Unfortunately, those things seem to be happening here, in the United States, at least as much as in Iraq.

The Stratfor strategy intelligence site said yesterday that the White House is beginning a climb-down from its bellicose rhetoric on Iraq and looking for the least damaging way to do so. Or maybe not? The President has called a meeting of what amounts to his war cabinet down in Crawford, Texas on Wednesday. Officially, they’re slated to talk about military ‘transformation.’ The personnel involved, however, make it look more like a meeting — perhaps a key one — on Iraq.

What’s going on? Who knows? And that uncertainty applies to pretty much everything about administration Iraq policy right now. What we’re doing, how we’re going to do it, why we’re going to do it. Everything.

The administration’s approach to building up to this conflict turns out to be a reductio ad absurdum of its notorious addiction to secrecy. They say it’s premature for the president to discuss why, when and how we might be going to war or what the costs might be because he has not yet made a decision about whether to do it at all. Until then, everything’s under wraps. Yet this is belied by numerous statements that make the president’s decision — in favor of war — seem quite clear. In fact, if the president hasn’t made a decision he is making his country play the fool on the world stage since he and his advisors are clearly threatening war. Either he’s not leveling with the country when he says he hasn’t made a decision or he’s engaging in a classic case of talking loudly and carrying a very little stick.

“I want him to make the case when he’s decided to go in,” said Ken Adelman this evening on Crossfire, summing up the administration line. “That will be the time to make the case.” In other words, persuade the public after you’ve signed off on an attack. But this isn’t persuasion or even explanation. It’s just an announcement — the presidential equivalent of a declaration of war.

You build support for a war policy so that you go into it with a unified nation behind you. You don’t commit yourself and then go see if you can convince anyone that it’s a good idea. In any case, the issue here isn’t really a matter of the quality of the president’s presentation. It’s the palpable and widespread doubt that the president’s team really knows what they’re doing. They’re working up their Iraq policy like they crafted the botched plan for the Department of Homeland Security, with a half dozen suits working away in secret in some windowless room in the White House, ready to spring the whole thing on the public fully formed, and then hope — really hope — that everyone is wowed into falling into line. Adelman again sums it up nicely: “I think that once the president … says that we absolutely have to go in. … I think that the view of Americans, 90 percent of Americans would say that’s a very good thing.” Truthfully, it’s another example of the big bluff from the White House.

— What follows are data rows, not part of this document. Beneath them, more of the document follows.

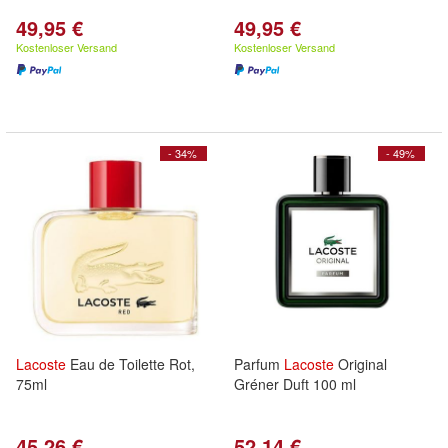
49,95 €
49,95 €
Kostenloser Versand
Kostenloser Versand
- 34%
- 49%
Lacoste
Eau de Toilette Rot,
Parfum
Lacoste
Original
75ml
Gréner Duft 100 ml
45,26 €
52,14 €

Let’s be honest. There’s a more logical explanation for the president’s weird reluctance to talk details. The White House has walked very far out onto the plank committing itself to ‘regime change’ by war. If they have to climb down from that rhetoric now the country will be embarrassed and humiliated. At best they have tenuous support within the country. They have virtually no support anywhere else in the world. And to date they have no credible war plan that withstands both military and geopolitical scrutiny. Like Adelman, they say that once the president gives the go-ahead all of this will change. Keeping up the no-decision’s-been-made charade puts off having to admit that that’s not true.